**** Text to read

57 of 59 people found the following review helpful:
1.0 out of 5 stars Waste of time, May 20, 2004
By A Customer
This review is from: Build Your Own .NET Language and Compiler (Paperback)
I have been waiting for a book like this for quite awhile. I've read John Gough's book and although that was too much Pascal for me; it was certainly closer to the topic than this book. This book is both incomplete and off the mark. One of the tools, a BNF Analyzer, is written (poorly) in Visual Basic 6. The downloaded source for the programs don't compile "out of the box" either. This was a rush job or done poorly in someone's spare time. Some of the code is from 1998.

Here's the kicker. The author talks about how to write BNF and analyze it, but he actually doesn't use it in his sample compiler. He wrote the compiler manually "in a few days". Then, he talks about producing MSIL, but doesn't, opting for his own opcode syntax with an interpreter. There is no information in this book about producing a compiler that will create .NET code.

********
**** Given information

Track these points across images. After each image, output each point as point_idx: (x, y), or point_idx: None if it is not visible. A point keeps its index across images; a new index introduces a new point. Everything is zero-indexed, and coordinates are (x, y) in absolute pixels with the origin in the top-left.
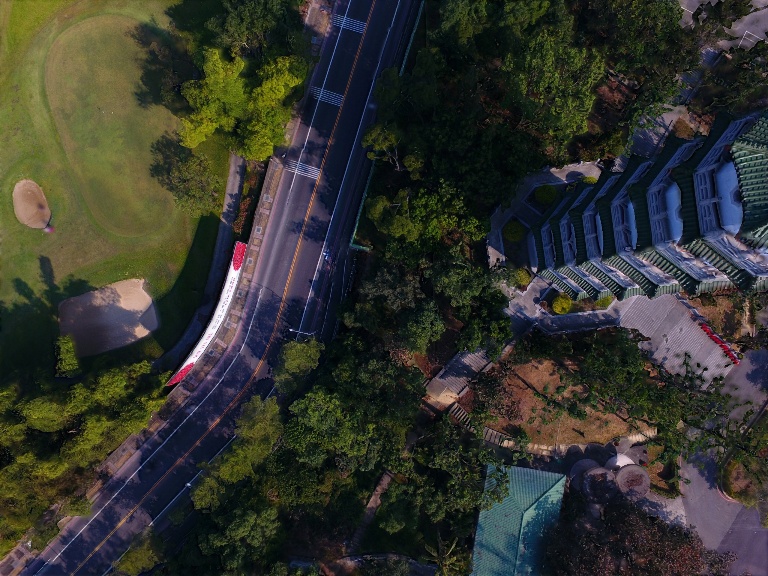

********

• [Your instructions]
Carry on the compiler book review from its last sentence. None of the lines are needed for this.

• [Result of this task]
This was a lazy and deceitful attempt and the author should be ashamed for not taking the time to do it properly using BNF to create the compiler engine and then producing MSIL, which is the whole point of the title "Build Your Own .NET Language and Compiler".

He clearly knows what he's talking about, but he tried to throw together a bunch of his compiler knowledge in hopes of making a quick buck. Sadly, I was suckered into it, but hopefully, you'll read this and skip it entirely.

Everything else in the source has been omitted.